Disrupting RPGRIP1L promotes the disassembly of desmosomes.
(a) Timeline of knockdown and desmosome assembly assay. (b and c) Immunofluorescence labeling (b) and quantification (c) of DSG1/2 at 0.5, 1, and 3 hours after switching to high calcium media in control (Control siRNA) and RPGRIP1L-knockdown (RPGRIP1L siRNA) HaCaT cells. (d) Timeline of knockdown and desmosome disassembly assay. (e and f) Immunofluorescence labeling (e) and quantification (f) of DSG1/2 in control and RPGRIP1L-knockdown HaCaT cells treated with EGTA. (g and h) Immunofluorescence labeling (g) and quantification (h) of DSG3 as described for DSG1/2. Quantifications (c, f, and h) represent plasma membrane/cytoplasm ratios of the pixel intensities of DSG1/2 or DSG3 (n = 25 cells, * P < 0.05, ** P < 0.01, *** P < 0.001, NS, not statistically significant, Bonferroni’s post hoc tests. Note, when EGTA-treated cells were compared directly, RPGRIP1L-knockdown elicited a significant reduction of membrane DSG1/2 in f, P = 0.049). Scale bar, 10 μm.
Fig 7.
Disrupting RPGRIP1L promotes endocytosis of desmogleins in HaCaT cells.

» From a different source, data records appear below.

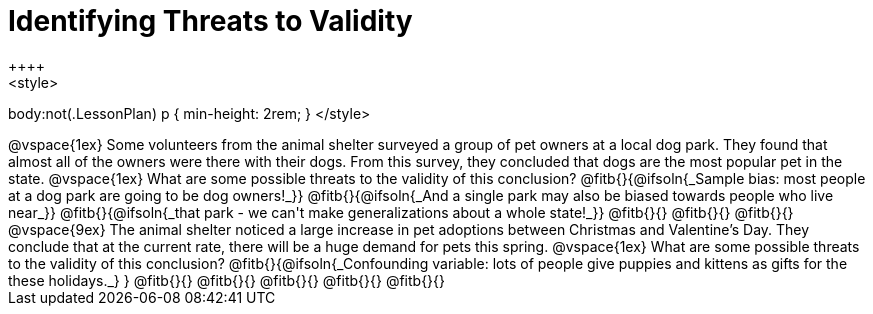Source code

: = Identifying Threats to Validity
++++
<style>
body:not(.LessonPlan) p { min-height: 2rem; }
</style>
++++

@vspace{1ex}

Some volunteers from the animal shelter surveyed a group of pet owners at a local
dog park. They found that almost all of the owners were there with their dogs. From this survey, they concluded that dogs are the most popular pet in the state.

@vspace{1ex}

What are some possible threats to the validity of this conclusion?

@fitb{}{@ifsoln{_Sample bias: most people at a dog park are going to be dog owners!_}}

@fitb{}{@ifsoln{_And a single park may also be biased towards people who live near_}}

@fitb{}{@ifsoln{_that park - we can't make generalizations about a whole state!_}}

@fitb{}{}

@fitb{}{}

@fitb{}{}

@vspace{9ex}
The animal shelter noticed a large increase in pet adoptions between Christmas and
Valentine’s Day. They conclude that at the current rate, there will be a huge demand
for pets this spring.

@vspace{1ex}

What are some possible threats to the validity of this conclusion?

@fitb{}{@ifsoln{_Confounding variable: lots of people give puppies and kittens as gifts for the these holidays._}
}

@fitb{}{}

@fitb{}{}

@fitb{}{}

@fitb{}{}

@fitb{}{}
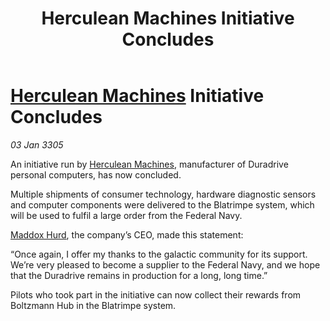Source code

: :PROPERTIES:
:ID:       cac3520e-f8bf-4cc8-806d-a062c58f30d8
:END:
#+title: Herculean Machines Initiative Concludes
#+filetags: :Federation:galnet:

* [[id:46e9f326-2119-4d5b-a625-a32820a44642][Herculean Machines]] Initiative Concludes

/03 Jan 3305/

An initiative run by [[id:46e9f326-2119-4d5b-a625-a32820a44642][Herculean Machines]], manufacturer of Duradrive personal computers, has now concluded. 

Multiple shipments of consumer technology, hardware diagnostic sensors and computer components were delivered to the Blatrimpe system, which will be used to fulfil a large order from the Federal Navy. 

[[id:93fd6de1-43a9-40e8-819f-43d9bcd3a709][Maddox Hurd]], the company’s CEO, made this statement: 

“Once again, I offer my thanks to the galactic community for its support. We’re very pleased to become a supplier to the Federal Navy, and we hope that the Duradrive remains in production for a long, long time.” 

Pilots who took part in the initiative can now collect their rewards from Boltzmann Hub in the Blatrimpe system.
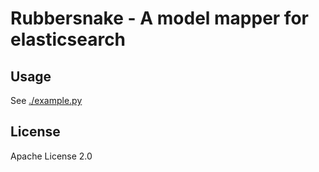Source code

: * Rubbersnake - A model mapper for elasticsearch

** Usage
See [[./example.py]]

** License
Apache License 2.0
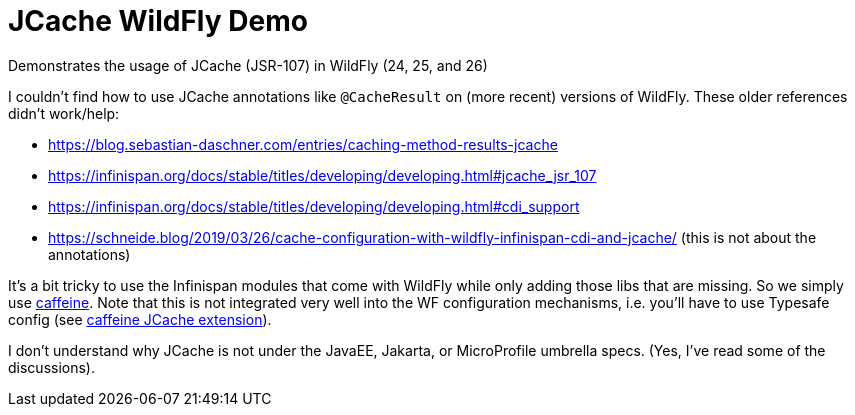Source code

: = JCache WildFly Demo

Demonstrates the usage of JCache (JSR-107) in WildFly (24, 25, and 26)

I couldn't find how to use JCache annotations like `@CacheResult` on (more recent) versions of WildFly.
These older references didn't work/help:

* https://blog.sebastian-daschner.com/entries/caching-method-results-jcache
* https://infinispan.org/docs/stable/titles/developing/developing.html#jcache_jsr_107
* https://infinispan.org/docs/stable/titles/developing/developing.html#cdi_support
* https://schneide.blog/2019/03/26/cache-configuration-with-wildfly-infinispan-cdi-and-jcache/ (this is not about the annotations)

It's a bit tricky to use the Infinispan modules that come with WildFly while only adding those libs that are missing.
So we simply use https://github.com/ben-manes/caffeine[caffeine].
Note that this is not integrated very well into the WF configuration mechanisms, i.e. you'll have to use Typesafe config (see https://github.com/ben-manes/caffeine/wiki/JCache[caffeine JCache extension]).

I don't understand why JCache is not under the JavaEE, Jakarta, or MicroProfile umbrella specs.
(Yes, I've read some of the discussions).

(a) Timeline of RPGRIP1L-knockdown and treatment with dynasore or sucrose, and EGTA. (b) Immunofluorescence labeling of DSG1/2 in control (Control siRNA) and RPGRIP1L-knockdown (RPGRIP1L siRNA) cells treated with dynasore or sucrose, and EGTA. Nuclei were labeled with DAPI (blue). (c) Quantification of the ratios of plasma membrane/cytoplasm pixel intensities of DSG1/2 in (b) (n = 25). (d) Timeline of the cell surface DSG3 internalization assay carried out with the AK23 antibody. (e) Immunofluorescence of internalized DSG3 (labeled by the AK23 antibody) in control and RPGRIP1L-knockdown cells treated with PV IgG. Nuclei were labeled with DAPI (blue). (f) Quantification of the number of particles (DSG3) per cell (n ≥ 160 cell per group, three independent experiments). (g) Detection of cell-surface proteins (DSG3, DSC3, EGFR and CDH1) by western blotting in whole cell lysate and biotinylated (endocytosed) fraction in a biotinylation assay on control and RPGRIP1L-knockdown cells. The numbers indicate fold changes relative to control siRNA knockdowns as determined by densitometry. * P < 0.05, ** P < 0.01, *** P < 0.001 (Bonferroni’s post hoc tests). Note, when EGTA-treated cells were compared directly, RPGRIP1L-knockdown elicited a significant reduction of membrane DSG1/2 in c, P = 0.027. Scale bar, 10 μm.